## SHAP Values

### A brief introduction to shapley values

SHAP values are generated through the [SHAP library](https://shap.readthedocs.io/en/latest/index.html) and are approximations of [Shapley Values](https://en.wikipedia.org/wiki/Shapley_value), a concept derived from game-theory. A very abbreviated explanation of how these values are generated: for every model decision passed to the explainer, the explainer considers how the model decision is impacted by removing that feature. For a more in-depth explanation consider this [summary article](https://towardsdatascience.com/understanding-how-ime-shapley-values-explains-predictions-d75c0fceca5a).

Rsmexplain by default uses the [Sampling](https://shap.readthedocs.io/en/latest/generated/shap.explainers.Sampling.html#shap.explainers.Sampling) explainer model, which computes shap values through a method described [here](https://link.springer.com/article/10.1007/s10115-013-0679-x).

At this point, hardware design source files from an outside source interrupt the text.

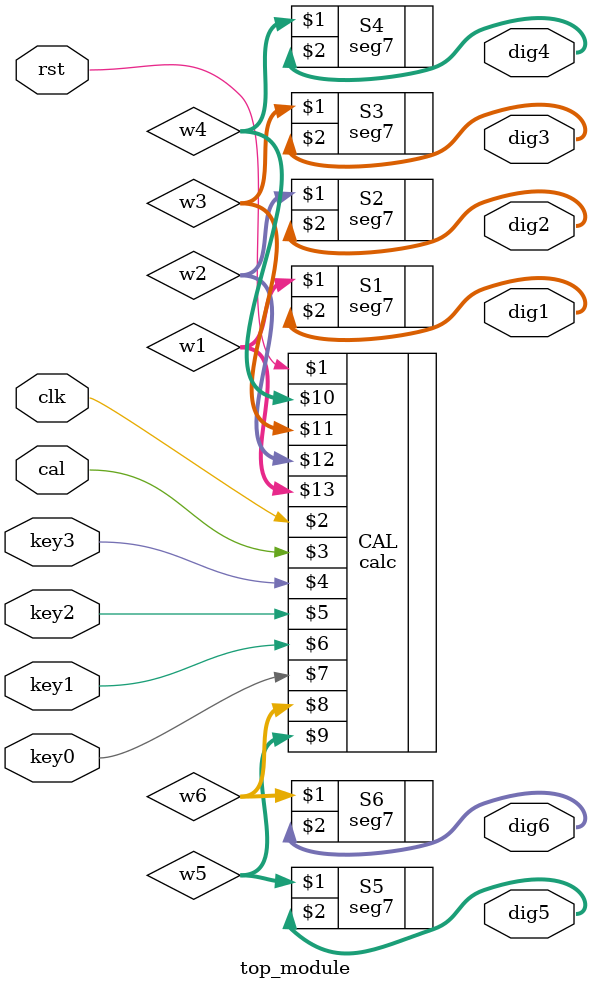
<source format=v>
module top_module(rst, clk, cal, key3, key2, key1, key0, dig6, dig5, dig4, dig3, dig2, dig1);
input rst, clk, cal, key3, key2, key1, key0;
output [6:0] dig6, dig5, dig4, dig3, dig2, dig1;

wire [3:0] w6, w5, w4, w3, w2, w1;

calc CAL(rst, clk, cal, key3, key2, key1, key0, w6, w5, w4, w3, w2, w1);
seg7 S6(w6, dig6);
seg7 S5(w5, dig5);
seg7 S4(w4, dig4);
seg7 S3(w3, dig3);
seg7 S2(w2, dig2);
seg7 S1(w1, dig1);

endmodule

//rst, clk, cal, key3, key2, key1, key0, dig6, dig5, dig4, dig3, dig2, dig1);
</source>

The sampling explainer is model agnostic, meaning it should in principle work for any type of model. Rsmexplain currently only supports regressors. 

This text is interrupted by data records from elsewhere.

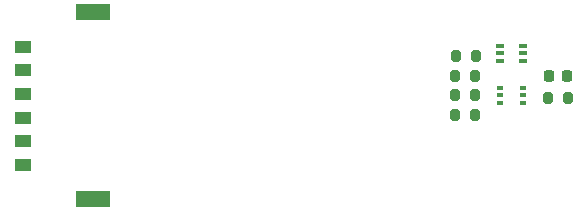
<source format=gbp>
%TF.GenerationSoftware,KiCad,Pcbnew,(6.0.5)*%
%TF.CreationDate,2022-07-09T16:24:38-07:00*%
%TF.ProjectId,solar-panel-side-X-minus,736f6c61-722d-4706-916e-656c2d736964,rev?*%
%TF.SameCoordinates,Original*%
%TF.FileFunction,Paste,Bot*%
%TF.FilePolarity,Positive*%
%FSLAX46Y46*%
G04 Gerber Fmt 4.6, Leading zero omitted, Abs format (unit mm)*
G04 Created by KiCad (PCBNEW (6.0.5)) date 2022-07-09 16:24:38*
%MOMM*%
%LPD*%
G01*
G04 APERTURE LIST*
G04 Aperture macros list*
%AMRoundRect*
0 Rectangle with rounded corners*
0 $1 Rounding radius*
0 $2 $3 $4 $5 $6 $7 $8 $9 X,Y pos of 4 corners*
0 Add a 4 corners polygon primitive as box body*
4,1,4,$2,$3,$4,$5,$6,$7,$8,$9,$2,$3,0*
0 Add four circle primitives for the rounded corners*
1,1,$1+$1,$2,$3*
1,1,$1+$1,$4,$5*
1,1,$1+$1,$6,$7*
1,1,$1+$1,$8,$9*
0 Add four rect primitives between the rounded corners*
20,1,$1+$1,$2,$3,$4,$5,0*
20,1,$1+$1,$4,$5,$6,$7,0*
20,1,$1+$1,$6,$7,$8,$9,0*
20,1,$1+$1,$8,$9,$2,$3,0*%
G04 Aperture macros list end*
%ADD10R,1.450000X1.100000*%
%ADD11R,2.900000X1.350000*%
%ADD12RoundRect,0.225000X-0.225000X-0.250000X0.225000X-0.250000X0.225000X0.250000X-0.225000X0.250000X0*%
%ADD13R,0.650000X0.400000*%
%ADD14R,0.600000X0.400000*%
%ADD15RoundRect,0.200000X-0.200000X-0.275000X0.200000X-0.275000X0.200000X0.275000X-0.200000X0.275000X0*%
%ADD16RoundRect,0.200000X0.200000X0.275000X-0.200000X0.275000X-0.200000X-0.275000X0.200000X-0.275000X0*%
G04 APERTURE END LIST*
D10*
X121025000Y-53420000D03*
X121025000Y-55420000D03*
X121025000Y-57420000D03*
X121025000Y-59420000D03*
X121025000Y-61420000D03*
X121025000Y-63420000D03*
D11*
X127000000Y-50525000D03*
X127000000Y-66315000D03*
D12*
X165595000Y-55880000D03*
X167145000Y-55880000D03*
D13*
X161483000Y-54625000D03*
X161483000Y-53975000D03*
X161483000Y-53325000D03*
X163383000Y-53325000D03*
X163383000Y-53975000D03*
X163383000Y-54625000D03*
D14*
X161483000Y-58181000D03*
X161483000Y-57531000D03*
X161483000Y-56881000D03*
X163383000Y-56881000D03*
X163383000Y-57531000D03*
X163383000Y-58181000D03*
D15*
X157671000Y-55880000D03*
X159321000Y-55880000D03*
X157671000Y-59182000D03*
X159321000Y-59182000D03*
D16*
X159384000Y-54229000D03*
X157734000Y-54229000D03*
D15*
X157671000Y-57531000D03*
X159321000Y-57531000D03*
D16*
X167195000Y-57785000D03*
X165545000Y-57785000D03*
M02*

</source>
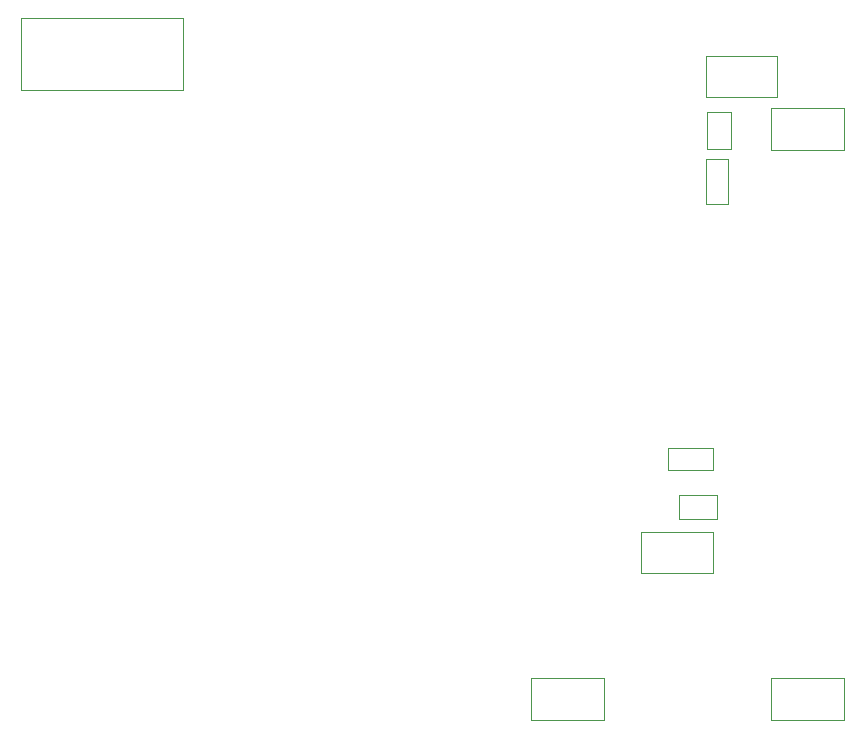
<source format=gbr>
G04 #@! TF.GenerationSoftware,KiCad,Pcbnew,(5.0.0-rc2-dev-26-g0d794b2)*
G04 #@! TF.CreationDate,2018-07-01T21:26:53-07:00*
G04 #@! TF.ProjectId,FlightControlUnitBoard,466C69676874436F6E74726F6C556E69,rev?*
G04 #@! TF.SameCoordinates,Original*
G04 #@! TF.FileFunction,Other,User*
%FSLAX46Y46*%
G04 Gerber Fmt 4.6, Leading zero omitted, Abs format (unit mm)*
G04 Created by KiCad (PCBNEW (5.0.0-rc2-dev-26-g0d794b2)) date Sunday, July 01, 2018 at 09:26:53 PM*
%MOMM*%
%LPD*%
G01*
G04 APERTURE LIST*
%ADD10C,0.050000*%
G04 APERTURE END LIST*
D10*
X192950000Y-107800000D02*
X199000000Y-107800000D01*
X192950000Y-111300000D02*
X199000000Y-111300000D01*
X192950000Y-107800000D02*
X192950000Y-111300000D01*
X199000000Y-107800000D02*
X199000000Y-111300000D01*
X198425000Y-67450000D02*
X204475000Y-67450000D01*
X198425000Y-70950000D02*
X204475000Y-70950000D01*
X198425000Y-67450000D02*
X198425000Y-70950000D01*
X204475000Y-67450000D02*
X204475000Y-70950000D01*
X200340000Y-76205000D02*
X198440000Y-76205000D01*
X198440000Y-76205000D02*
X198440000Y-80005000D01*
X198440000Y-80005000D02*
X200340000Y-80005000D01*
X200340000Y-80005000D02*
X200340000Y-76205000D01*
X198525000Y-72200000D02*
X198525000Y-75400000D01*
X200525000Y-72200000D02*
X200525000Y-75400000D01*
X198525000Y-72200000D02*
X200525000Y-72200000D01*
X198525000Y-75400000D02*
X200525000Y-75400000D01*
X140440000Y-64240000D02*
X154190000Y-64240000D01*
X154190000Y-64240000D02*
X154190000Y-70390000D01*
X154190000Y-70390000D02*
X140440000Y-70390000D01*
X140440000Y-70390000D02*
X140440000Y-64240000D01*
X183620000Y-120120000D02*
X189770000Y-120120000D01*
X189770000Y-120120000D02*
X189770000Y-123720000D01*
X189770000Y-123720000D02*
X183620000Y-123720000D01*
X183620000Y-123720000D02*
X183620000Y-120120000D01*
X203940000Y-120120000D02*
X210090000Y-120120000D01*
X210090000Y-120120000D02*
X210090000Y-123720000D01*
X210090000Y-123720000D02*
X203940000Y-123720000D01*
X203940000Y-123720000D02*
X203940000Y-120120000D01*
X203940000Y-71860000D02*
X210090000Y-71860000D01*
X210090000Y-71860000D02*
X210090000Y-75460000D01*
X210090000Y-75460000D02*
X203940000Y-75460000D01*
X203940000Y-75460000D02*
X203940000Y-71860000D01*
X195200000Y-100650000D02*
X195200000Y-102550000D01*
X195200000Y-102550000D02*
X199000000Y-102550000D01*
X199000000Y-102550000D02*
X199000000Y-100650000D01*
X199000000Y-100650000D02*
X195200000Y-100650000D01*
X196150000Y-106650000D02*
X199350000Y-106650000D01*
X196150000Y-104650000D02*
X199350000Y-104650000D01*
X196150000Y-106650000D02*
X196150000Y-104650000D01*
X199350000Y-106650000D02*
X199350000Y-104650000D01*
M02*

</source>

### How to read shap values

Shap values are additive representations of a feature's impact on a model decision. The sum of all shap values and the base value for a prediction should yield the actual model output.

A shap value for a feature can be considered that feature's contribution to the decision during that specific prediction. By calculating an absolute mean of all shap values of a feature, we can calculate an average impact for the data that was passed to the explainer. Absolute mean shap values are saved in "/csv_files/mean_shap_values.csv".



### Things to consider

Rsmexplain can only generate shap values for the data passed in the "explainable_data" and "range" parameters. If the dataset passed is small, then the values derived cannot be considered representative of the model as a whole. Plots that display mean values for your shap values should be taken with a grain of salt if your passed data was small, or not representative of the typical data the model deals with.

As long as sufficiently large background set was passed, the individual values for predictions can be considered trustworthy.

If you wish to investigate your shap values by hand, please refer to files in "/csv_files/".

If you wish to use the generated shap Explanation object, you may unpickle "explanation.pkl". Your initial row ids are stored in "ids.pkl" in a dictionary format of \{array index: actual index\}.

### An overview over your shap values

This is a quick text overview over your shap values. Please refer to the Plots section for visualizations.



#### Absolute Mean Shap Values

The top 5 features in terms of absolute mean impact were:

In [None]:
display(mean_values[0:5])

The following features have an absolute mean shap value of 0:

In [None]:
try:
    value0 = mean_values.loc[mean_values['abs. mean shap value'].isin([0])]
    display(value0)
except:
    display(Markdown("No features with a mean value of 0 found."))

If features appear in the above list with a mean shap value of 0, then those features did not contribute to the model decisions. If the data set passed was large and representative of the data the model usually encounters, then this may mean that those features are not useful for the model.

Before you draw conclusions, make sure that those features were not simply set to 0 in all data instances that were passed to the model. This might accidentally create this effect.

#### Absolute Max Shap Values

Here are the top 5 features in terms of absolute maximal impact:

In [None]:
display(max_values[0:5])

If the features in the above list do not overlap with the top 5 in terms of absolute mean impact, then these features have high outlier values, but less overall average impact.